Task item> Can you carry on the article below about the first Obama–Romney presidential debate, starting right after its final sentence?

US presidential candidates Barack Obama and Mitt Romney face off Wednesday night in the first of a series of three debates. With only five weeks to go until the 6 November elections, the pressure is on for both candidates to perform.
In polls, Obama is currently in the lead among likely voters. And the first debate will focus largely on bread and butter domestic policy issues – like the economy – that most Americans are concerned about and that could swing the most votes. We can expect heated exchanges over unemployment, the role of government, and whether or not healthcare is a basic human right.
What's not on the agenda, but should be? The record amounts of money pouring into both campaign coffers. In fact, this election cycle is on track to be the most expensive in US history. So here's a question moderator Jim Lehrer should consider asking tonight: Is $6bn in campaign spending from corporations and special interest groups good for democracy – and if we can agree that it isn't, what do we want the next president-elect to do about it?
What are they going to debate?
The lion's share of Wednesday night's domestic policy debate will focus on the still stagnant US economy. For the Romney team, who are weak on foreign policy, the 90-minute debate is an opportunity to look likeable and close in on Obama's lead using high unemployment figures and low national economic confidence. (Romney will probably try to avoid questions about his now infamous 47% speech, where he lambasted nearly half of Americans for their "dependence" on government.)

Given material>

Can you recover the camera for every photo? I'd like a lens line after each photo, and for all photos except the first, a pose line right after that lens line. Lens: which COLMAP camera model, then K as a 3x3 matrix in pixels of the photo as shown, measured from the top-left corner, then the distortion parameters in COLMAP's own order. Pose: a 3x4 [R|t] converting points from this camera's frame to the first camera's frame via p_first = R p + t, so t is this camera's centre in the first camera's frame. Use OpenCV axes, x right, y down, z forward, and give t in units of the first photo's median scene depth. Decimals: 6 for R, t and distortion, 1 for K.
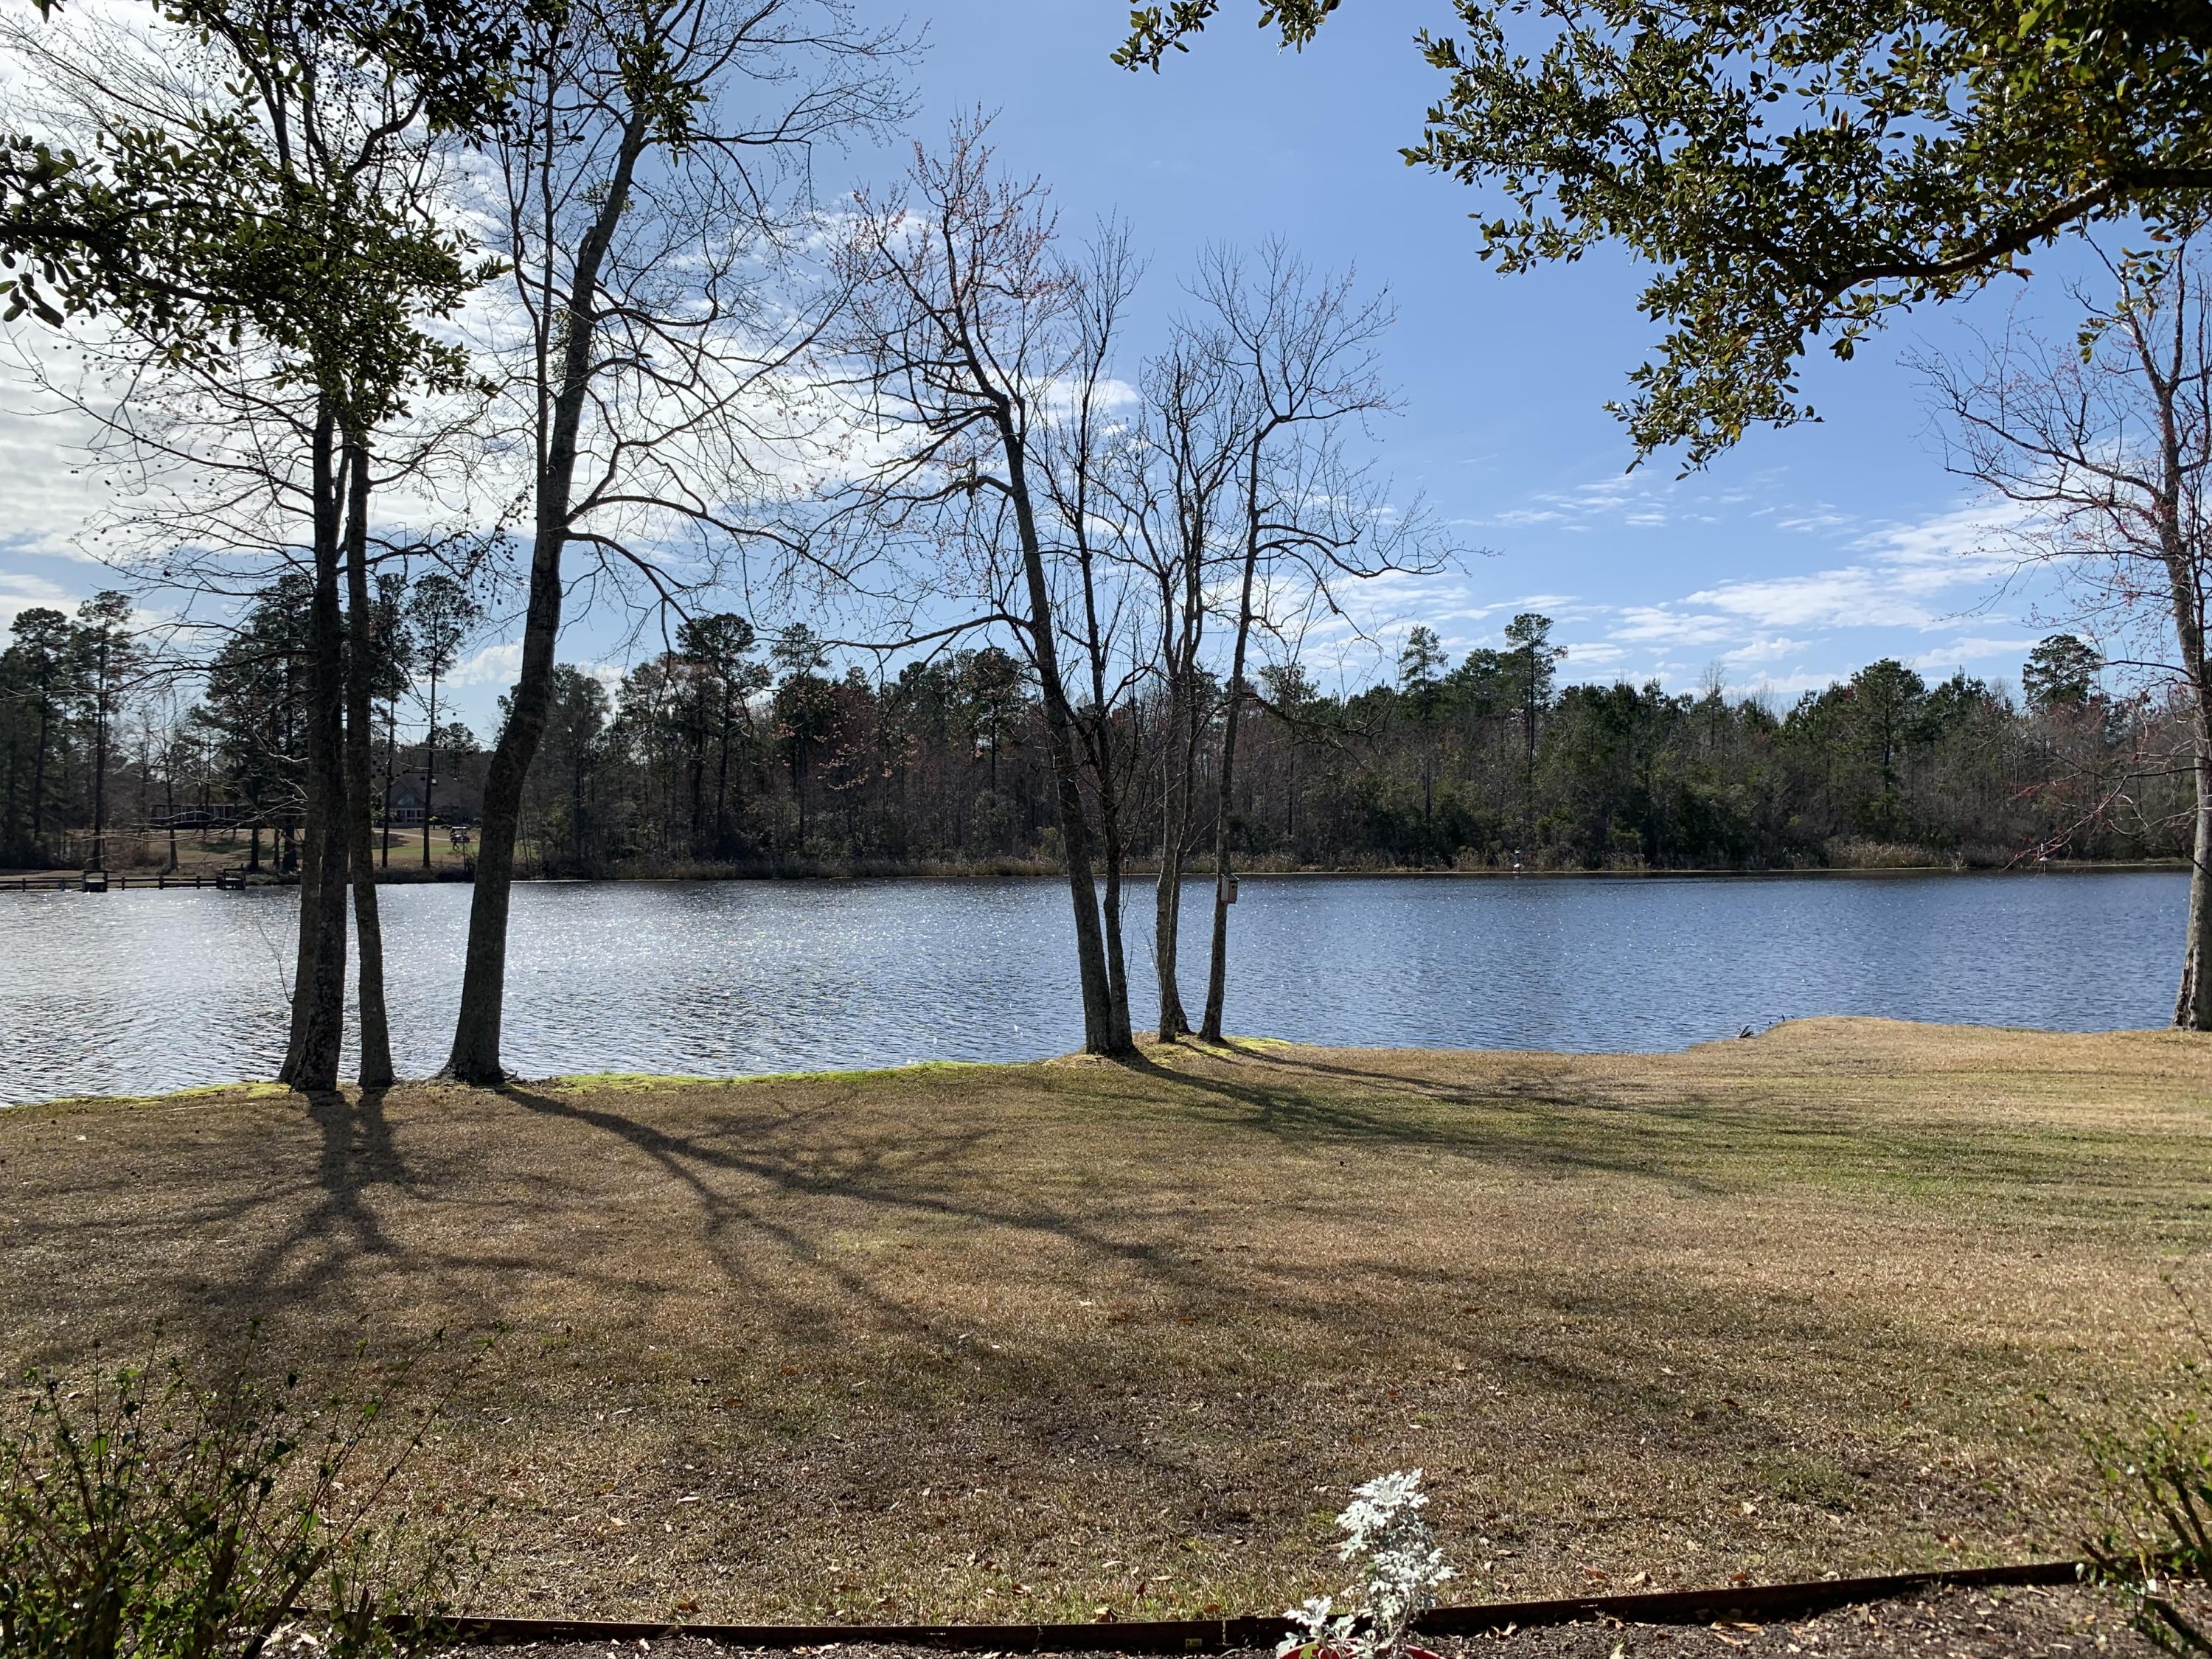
lens RADIAL K [[1667.9, 0, 1106.0], [0, 1667.9, 829.5], [0, 0, 1]] dist [0.004304, -0.004382]
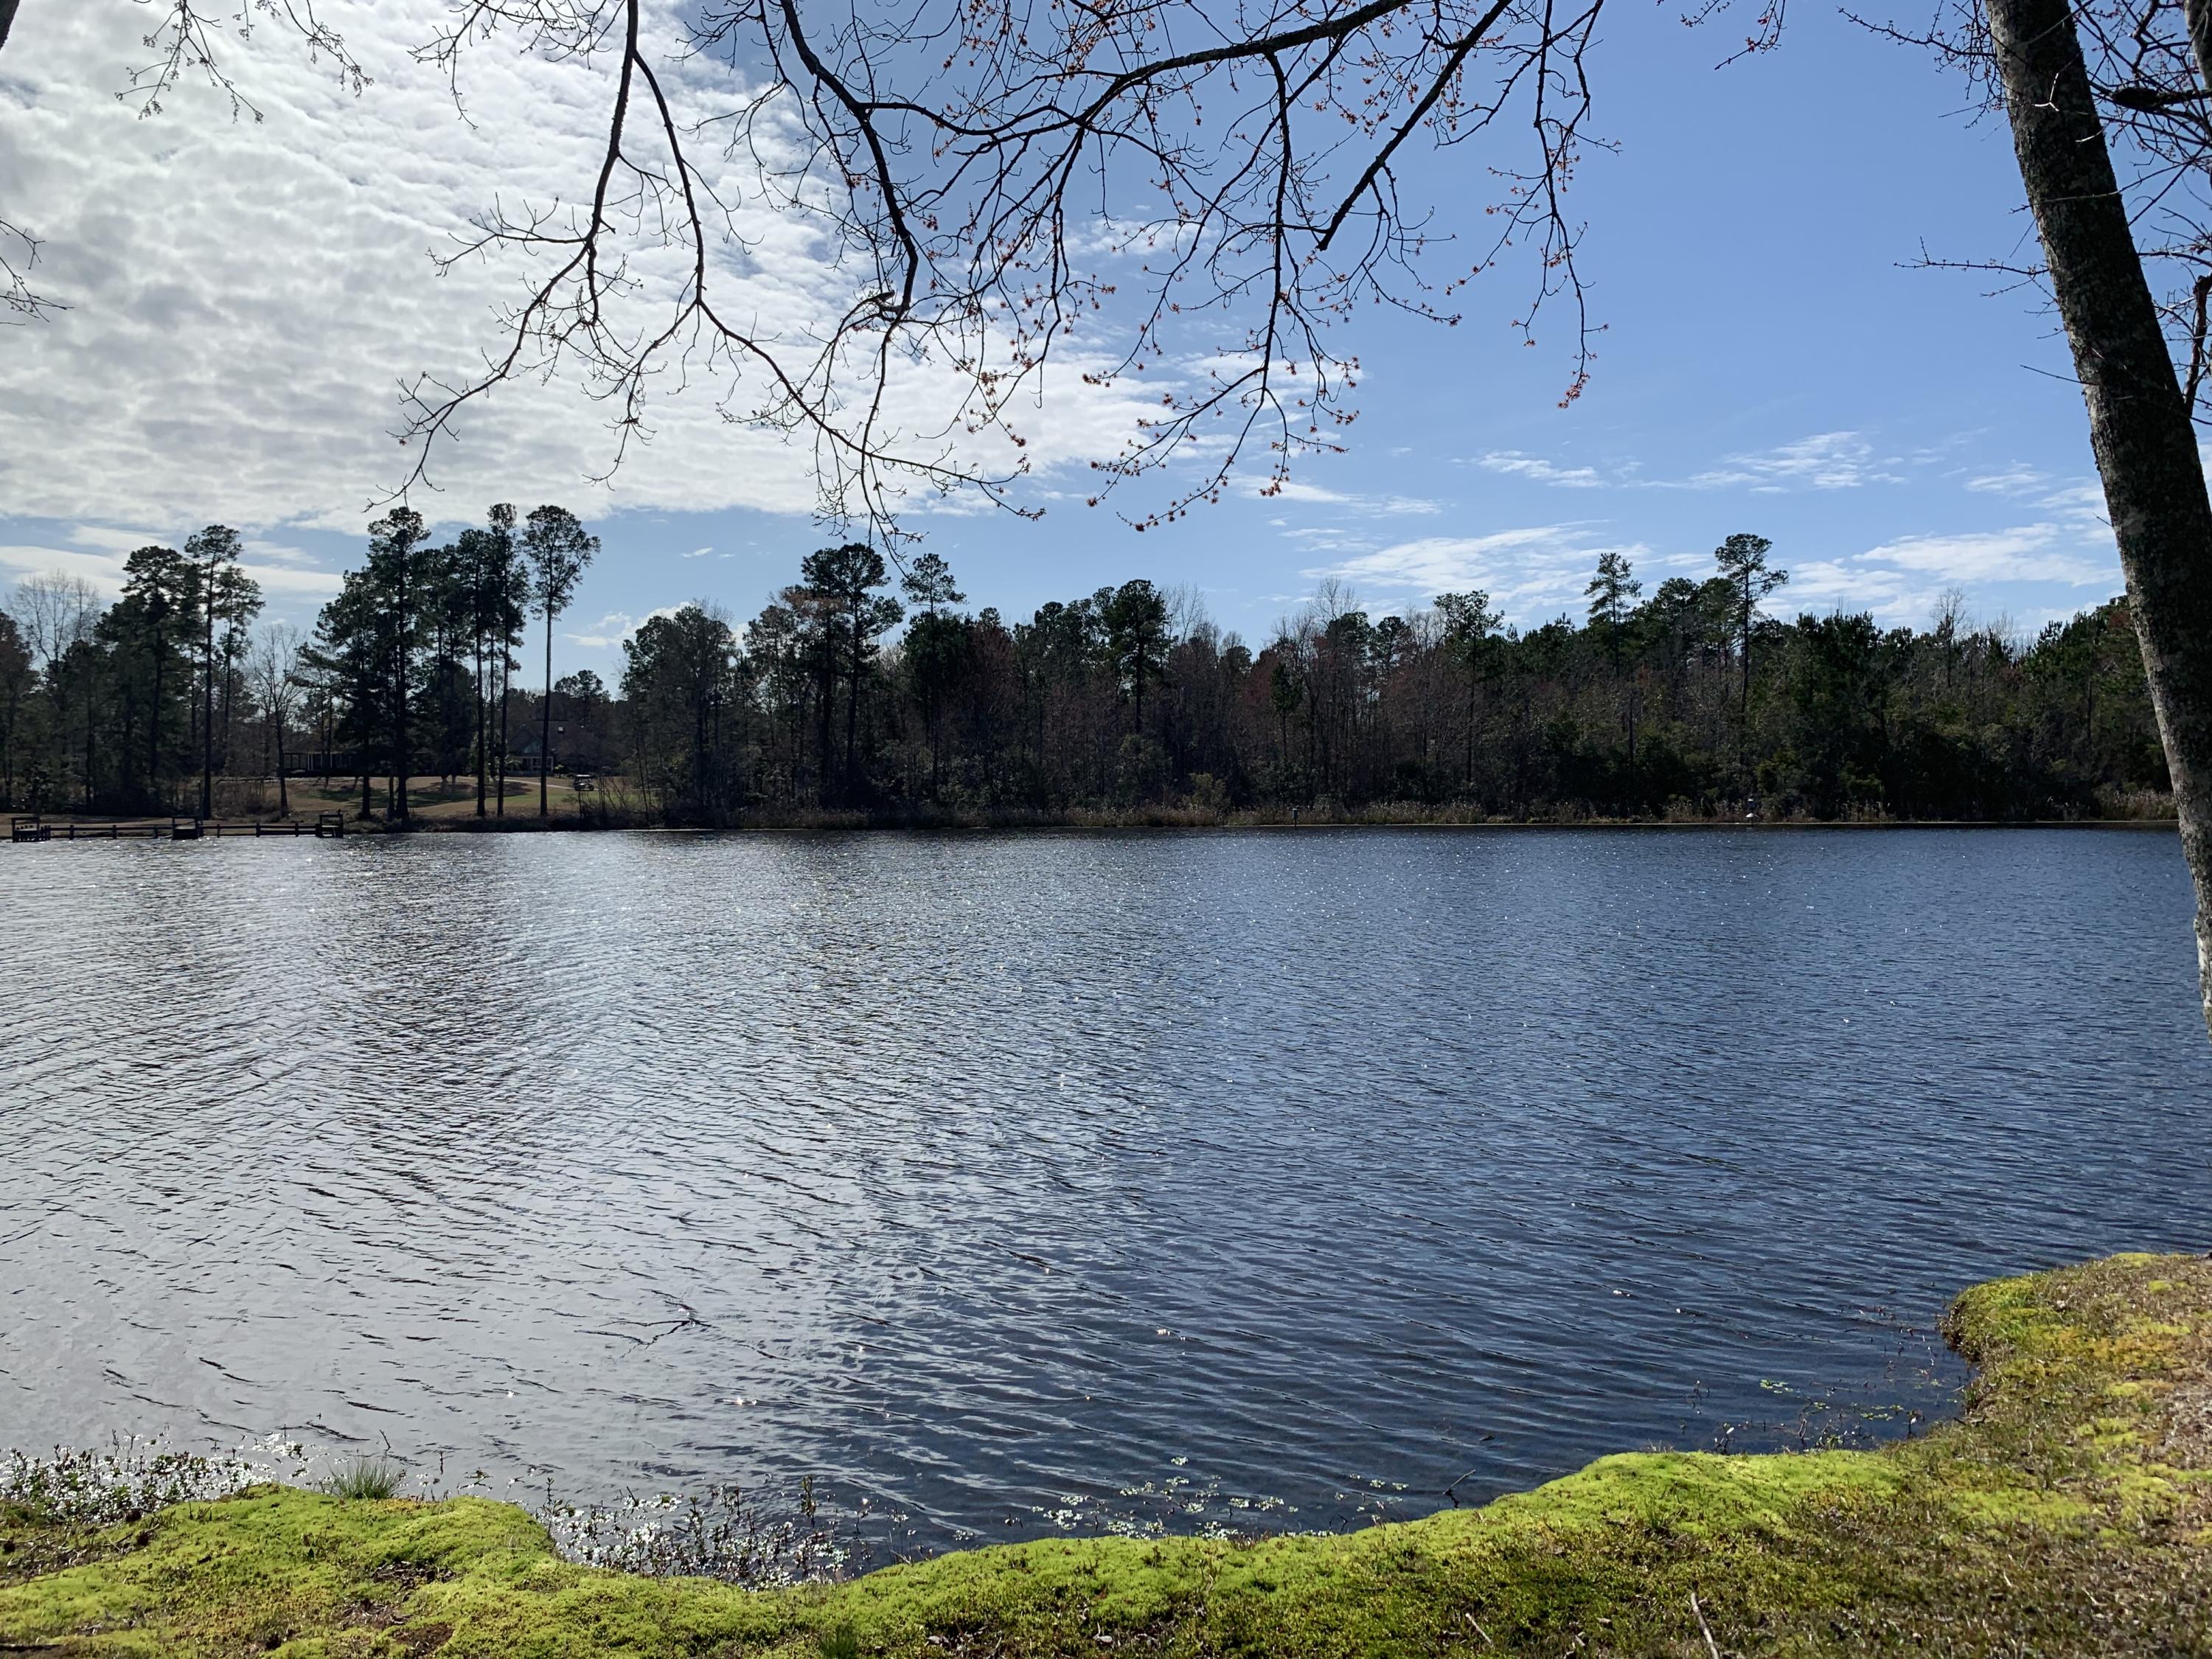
lens RADIAL K [[1623.8, 0, 1112.8], [0, 1623.8, 871.4], [0, 0, 1]] dist [-0.030089, 0.000113]
pose [[0.997641, 0.004294, -0.068509, -0.021258], [-0.000577, 0.998531, 0.054184, 0.003869], [0.068641, -0.054017, 0.996178, 0.100300]]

Result below>
The crux of the economic debate is fairly predictable. Romney will call for lower taxes on job creators (a flattering and deceitful euphemism for the rich) and some difficult "belt tightening" when it comes to social welfare programs, which tend to help the poor. This is, more or less, the new world equivalent of much of Europe's disastrous austerity regime. Obama will likely counter with his austerity light programme: limited stimulus, cuts in spending and proposals for temperate reform to social welfare programs like Medicare.
Another big, and ironic, point of contention, will be healthcare. Obama passed the the largest and most comprehensive healthcare reform law ever, which aims to provide private sector care to all Americans. Romney, who has promised to "repeal and replace" the Affordable Care Act, is likely to call the reform another example of big, intrusive government – even though the plan is modeled on a bill he championed as governor of Massachusetts.
May the best (or richest?) man win
What are we not likely to hear about tonight? The official debate topics have already attracted a barrage of criticism from activists who believe that issues like gun control, immigration and climate change should be on the agenda. And a crucial issue that thousands have called to be discussed is the massive amounts of cash being spent on both sides by a small group of billionaires and corporations to influence and manipulate voters. This issue goes to the heart of how US democracy is being corrupted and who has influence over the winning candidates' policies that not only affect Americans, but impact on us all.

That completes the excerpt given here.